---------- Exercise text ----------

We could sum up the first proof as follows: in the Self, whose existence has just been demonstrated, I find the idea of God. It is a fact that this idea is in my mind. But how can we move from the existence of an idea to the existence of its object (viz. from the formal reality to the material reality of the idea)? In other words, how to prove that God really exists, and not only as an idea in my spirit?

It is here that Descartes uses the first dubious axiological position above mentioned. The idea of God is that of a perfect being (according to its mere nominal definition), and consequently of an infinite being, since to be infinite is to be completely, without limitation, and since being and perfection are one and the same.

Then Descartes deduces the real existence of God from the infinity of his idea, on the basis of the second dubious axiological position, viz. the one which holds that the cause has always more value than the effect.
Indeed, where does this idea in me of an infinite and perfect God come from? What is its cause? Only another infinite being, viz. perfect, may be the cause in question, for what has an inferior value cannot be the cause of what has a superior one. Accordingly God exists, as the necessary cause of an idea which I find in me: The more carefully I concentrate on these attributes, the less possible it seems that any of them could have originated from me alone […] It is true that my being a substance explains my having the idea of substance; but it does not explain my having the idea of an infinite substance. That must come from some substance that is itself infinite 1.

We see that the dubious axiology of Descartes is solicited in his logical reasoning. Further: his logic is based on his axiology, and his judgments are mainly here some judgments of value.

The second proof of the existence of God, exposed in the fifth meditation, may be summed up as follows: “the idea of God is that of a perfect being, but that which exists is more perfect than which does not (viz. perfection, value and existence are one and the same), therefore God exists”.
This famous argument has been improperly called the “ontological argument”. In fact, it is an ontologico-axiological argument, that is to say, a logical monster: the attempt to deduce an ontological reality from an axiological position.

---------- Listed entries ----------

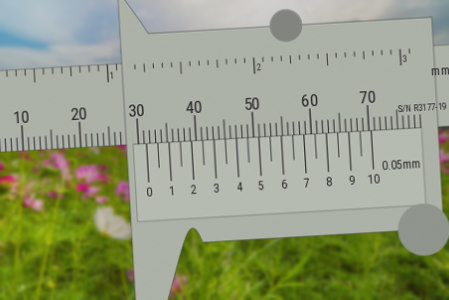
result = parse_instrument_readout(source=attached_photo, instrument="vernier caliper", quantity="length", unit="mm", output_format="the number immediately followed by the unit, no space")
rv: 31.4mm
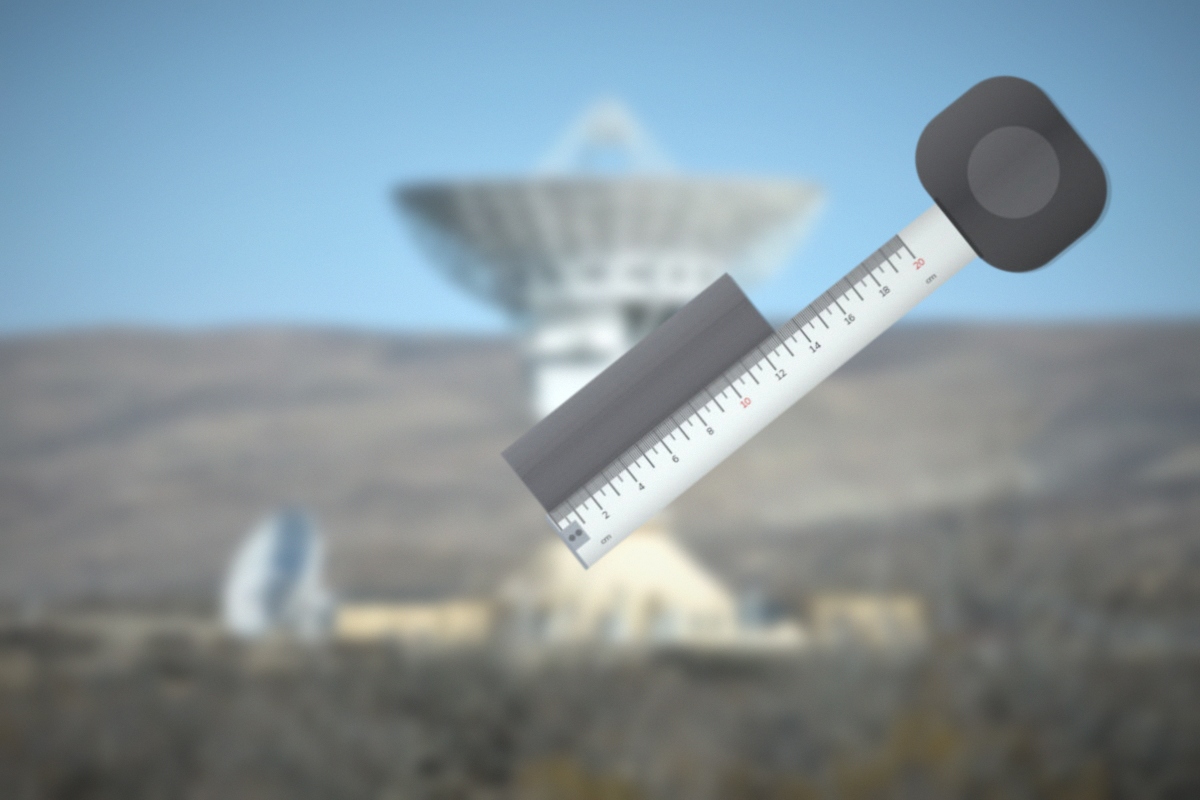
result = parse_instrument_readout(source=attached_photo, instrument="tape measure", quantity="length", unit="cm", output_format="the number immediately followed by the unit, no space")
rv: 13cm
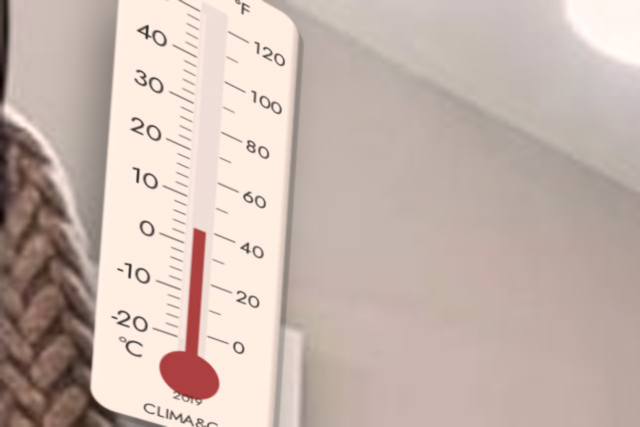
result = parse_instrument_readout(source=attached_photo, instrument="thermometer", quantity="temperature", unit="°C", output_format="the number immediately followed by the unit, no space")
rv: 4°C
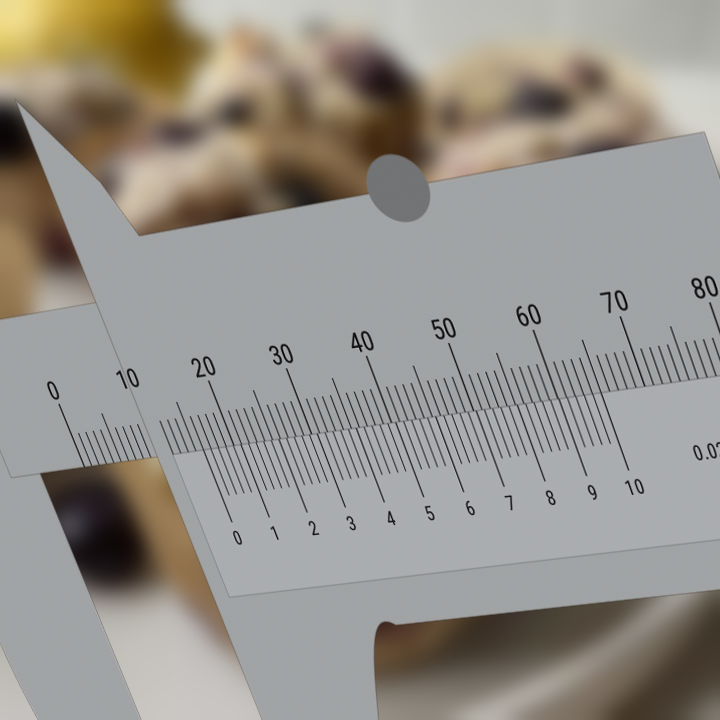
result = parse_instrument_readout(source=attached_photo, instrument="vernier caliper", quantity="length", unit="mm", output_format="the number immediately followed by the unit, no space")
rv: 16.0mm
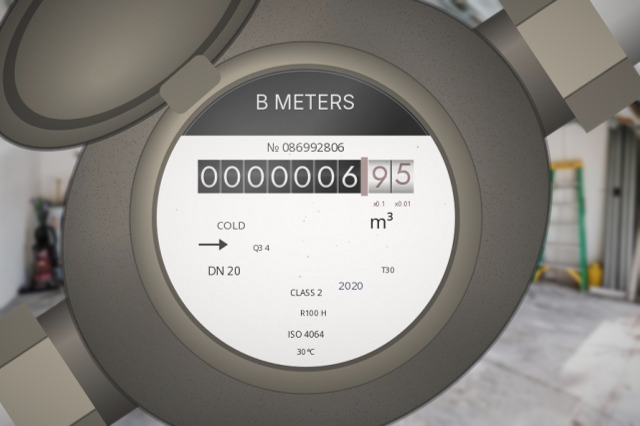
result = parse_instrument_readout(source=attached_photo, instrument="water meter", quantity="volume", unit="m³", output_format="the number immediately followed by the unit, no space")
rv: 6.95m³
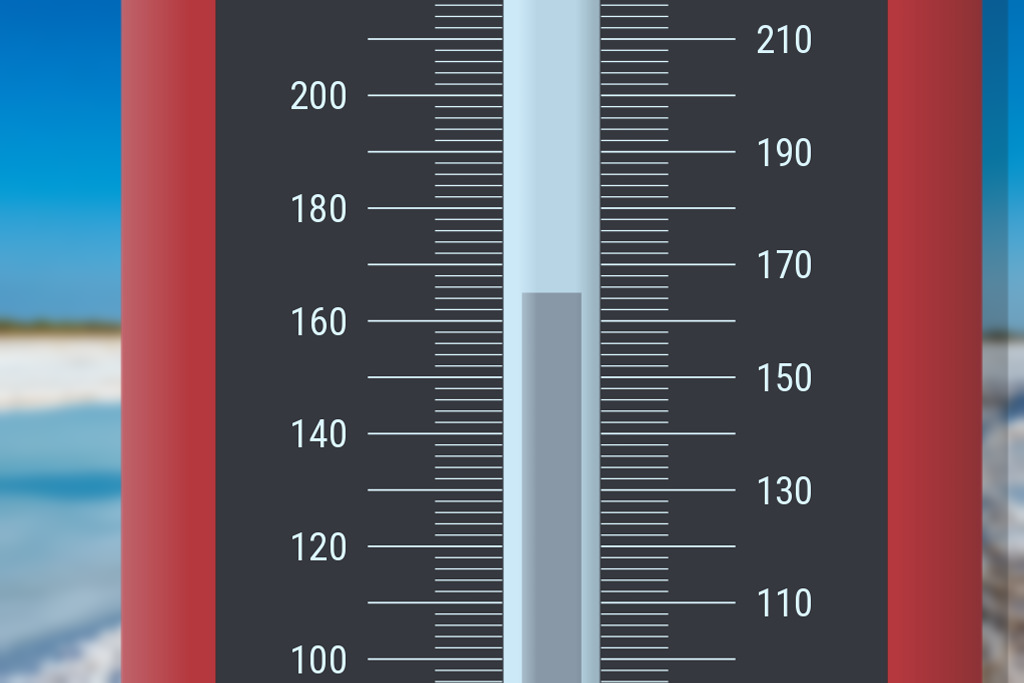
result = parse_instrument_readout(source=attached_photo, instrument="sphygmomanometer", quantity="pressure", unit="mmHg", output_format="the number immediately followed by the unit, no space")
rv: 165mmHg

----------

#### Work order 1:
Return the passage on Descartes's proofs of God from "Then Descartes deduces" to "than the effect.", word for word.
#### Work order 2:
Resume the passage on Descartes's proofs of God, picking up right after its final sentence.
None of this material is needed.

#### Your response 1:
Then Descartes deduces the real existence of God from the infinity of his idea, on the basis of the second dubious axiological position, viz. the one which holds that the cause has always more value than the effect.

#### Your response 2:
The Kantian criticism of the ontological argument has probably missed the mark: when Kant shows, by the example of the one hundred thalers, that existence is not a predicate, he presents ontological considerations, to which other ontological considerations can be opposed, as Hegel did. There is reason to think that we should analyze this argument from a different perspective, viz. as an axiologist, and not as a logician.
Indeed, we see that this reasoning is based on the two first dubious axiological positions identified above, holding that perfection has a value, then that perfection and being are one and the same.

We might reply that, on the contrary, what has a value is non-being, so that God, as the supreme value, does not exist. Or that perfection is not the supreme value, so that we cannot deduce the existence of God from his perfection. In brief, we can in response to Descartes, support a vast number of opposite axiological judgments. We can also deny that we are allowed to deduce an ontological result from an axiological premise, for these two spheres are distinct. Finally, we can hold that it is impossible to deduce an indubitable ontological judgment from a dubious axiological position.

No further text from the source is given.